Tracing Method 2 for the Number 29

Let us step through Method 2 with number = 29 so you can see exactly what happens on each loop pass:

Setup: sqrt(29) ≈ 5.385limit = 5, so the loop runs 4 times (counter goes 2, 3, 4, 5)
Pass counter 29 % counter isPrime
1 2 1 (not zero) still true
2 3 2 (not zero) still true
3 4 1 (not zero) still true
4 5 4 (not zero) true ✔

No divisor produced a remainder of zero, so 29 is confirmed prime. The loop only ran 4 times instead of 27. That is the square root optimisation doing its job.


Quick Test Cases to Try

Swap in these values for number and check the output yourself in Zoho's function editor:

Input Expected Output Reason
1 false 1 is not prime by definition
2 true Only even prime number
9 false Divisible by 3
29 true No divisors between 2 and 5
49 false 7 × 7 = 49
97 true Prime — no divisors up to √97 ≈ 9

49 is a good one to include because it looks prime at first glance — it is an odd number and does not end in 0 or 5. But 7 × 7 catches it, which is exactly why the square root check matters. Without it, you might miss that edge case in a quick mental test.

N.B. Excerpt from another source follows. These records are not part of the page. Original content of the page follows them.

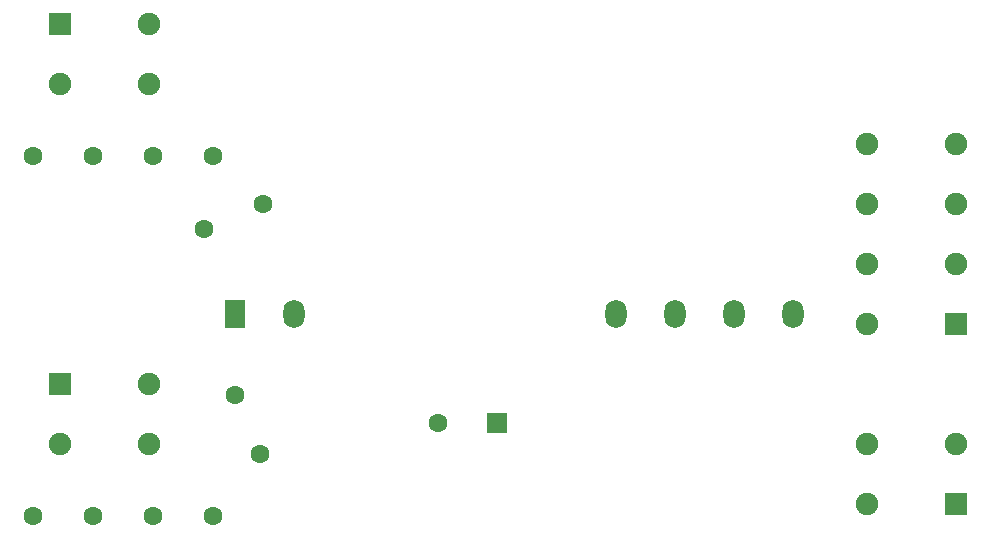
<source format=gbr>
%TF.GenerationSoftware,KiCad,Pcbnew,(5.1.10)-1*%
%TF.CreationDate,2022-01-17T01:47:07+07:00*%
%TF.ProjectId,Mother_module_v3,4d6f7468-6572-45f6-9d6f-64756c655f76,rev?*%
%TF.SameCoordinates,Original*%
%TF.FileFunction,Soldermask,Bot*%
%TF.FilePolarity,Negative*%
%FSLAX46Y46*%
G04 Gerber Fmt 4.6, Leading zero omitted, Abs format (unit mm)*
G04 Created by KiCad (PCBNEW (5.1.10)-1) date 2022-01-17 01:47:07*
%MOMM*%
%LPD*%
G01*
G04 APERTURE LIST*
%ADD10R,1.700000X1.700000*%
%ADD11C,1.600000*%
%ADD12O,1.800000X2.400000*%
%ADD13R,1.800000X2.400000*%
%ADD14C,1.900000*%
%ADD15R,1.900000X1.900000*%
G04 APERTURE END LIST*
D10*
%TO.C,U3*%
X98650000Y-112827000D03*
D11*
X93650000Y-112827000D03*
%TD*%
D12*
%TO.C,U2*%
X118699500Y-103620000D03*
X113699500Y-103620000D03*
X108699500Y-103620000D03*
X81441500Y-103620000D03*
D13*
X76441500Y-103620000D03*
D12*
X123699500Y-103620000D03*
%TD*%
D14*
%TO.C,XP4*%
X137492000Y-114640000D03*
X129972000Y-114640000D03*
D15*
X137492000Y-119720000D03*
D14*
X129972000Y-119720000D03*
%TD*%
%TO.C,XP2*%
X61646000Y-114640000D03*
X69166000Y-114640000D03*
D15*
X61646000Y-109560000D03*
D14*
X69166000Y-109560000D03*
%TD*%
D11*
%TO.C,RV2*%
X76437000Y-110494000D03*
X78537000Y-115494000D03*
%TD*%
%TO.C,F2*%
X69520000Y-120701000D03*
X59360000Y-120701000D03*
X74600000Y-120701000D03*
X64440000Y-120701000D03*
%TD*%
D14*
%TO.C,XP3*%
X137492000Y-89240000D03*
X129972000Y-89240000D03*
X137492000Y-94320000D03*
X129972000Y-94320000D03*
X137492000Y-99400000D03*
X129972000Y-99400000D03*
D15*
X137492000Y-104480000D03*
D14*
X129972000Y-104480000D03*
%TD*%
%TO.C,XP1*%
X61646000Y-84160000D03*
X69166000Y-84160000D03*
D15*
X61646000Y-79080000D03*
D14*
X69166000Y-79080000D03*
%TD*%
D11*
%TO.C,RV1*%
X78838000Y-94285000D03*
X73838000Y-96385000D03*
%TD*%
%TO.C,F1*%
X69520000Y-90221000D03*
X59360000Y-90221000D03*
X74600000Y-90221000D03*
X64440000Y-90221000D03*
%TD*%
M02*

</source>
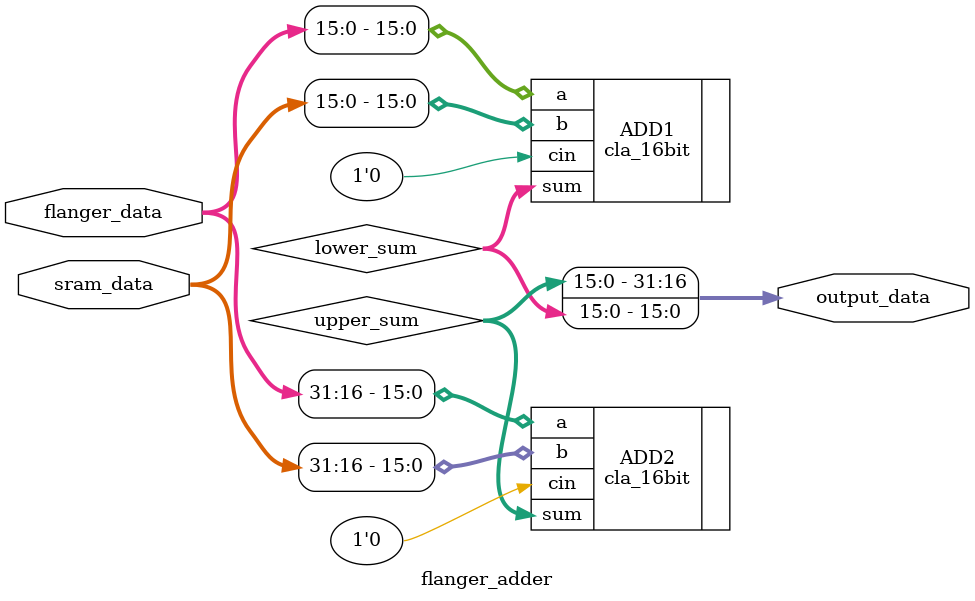
<source format=sv>
module flanger_adder(
  input wire [31:0] flanger_data,
  input wire [31:0] sram_data,
  output reg [31:0] output_data
);

  reg [15:0] upper_sum;
  reg [15:0] lower_sum;

  cla_16bit ADD1(
    .a(flanger_data[15:0]), 
    .b(sram_data[15:0]),
    .sum(lower_sum),
    .cin(1'b0)
  );

  cla_16bit ADD2(
    .a(flanger_data[31:16]), 
    .b(sram_data[31:16]),
    .sum(upper_sum),
    .cin(1'b0)
  );

  assign output_data = {upper_sum, lower_sum};
endmodule

</source>
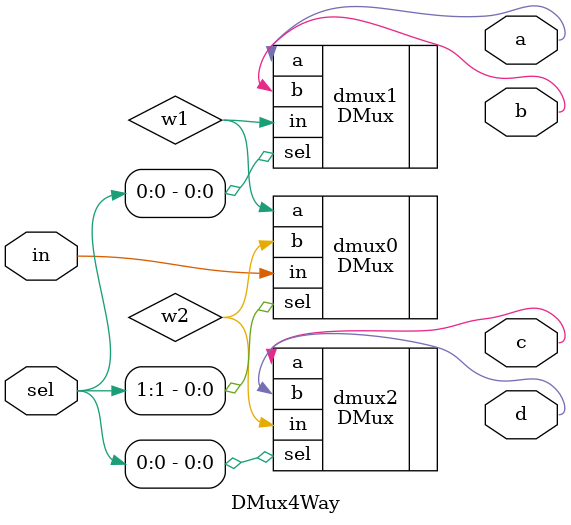
<source format=v>
/**
 * 4-way demultiplexor:
 * {a, b, c, d} = {in, 0, 0, 0} if sel == 00
 *                {0, in, 0, 0} if sel == 01
 *                {0, 0, in, 0} if sel == 10
 *                {0, 0, 0, in} if sel == 11
 */

`default_nettype none
module DMux4Way(
	input in,
	input [1:0] sel,
    output a,
	output b,
	output c,
	output d
);
	wire w1;
	wire w2;

	DMux dmux0(.in(in), .sel(sel[1]), .a(w1), .b(w2));
	DMux dmux1(.in(w1), .sel(sel[0]), .a(a), .b(b));
	DMux dmux2(.in(w2), .sel(sel[0]), .a(c), .b(d));

endmodule

</source>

Common Mistakes and How to Avoid Them

Forgetting to handle n ≤ 1

Both methods start with an explicit check for number <= 1. Skip this and you will get incorrect results for 0, 1, or negative inputs. Always guard the entry point.

Getting the loop length wrong in Method 2

The list length needs to produce exactly limit - 1 iterations (for counter values 2 through limit). Off-by-one errors here are easy to introduce. Add an info counter; inside the loop when testing to confirm your counter runs the right sequence.

Not calling toLong() on the square root

sqrt() returns a decimal. If you try to use it directly as a list length, Deluge will throw a type error. Always call .toLong() to convert it to a whole number first.


Wrapping Up

Checking for prime numbers is one of those problems that teaches you several important scripting habits at once — guarding edge cases, choosing the right stopping point for a loop, using the modulo operator, and understanding why algorithmic efficiency actually matters even in a language like Deluge.

If you are just starting out with Deluge, Method 1 is worth understanding first because the logic maps directly to the definition of primality. Once that clicks, move to Method 2 and really think through the square root reasoning — it is one of those ideas that feels surprising the first time and then obvious every time after.

A good next exercise: modify Method 2 to print every prime number between 1 and 100. You will need an outer loop (using the same leftPad trick), and the inner logic stays exactly the same. If you want to share what you came up with, drop it in the comments.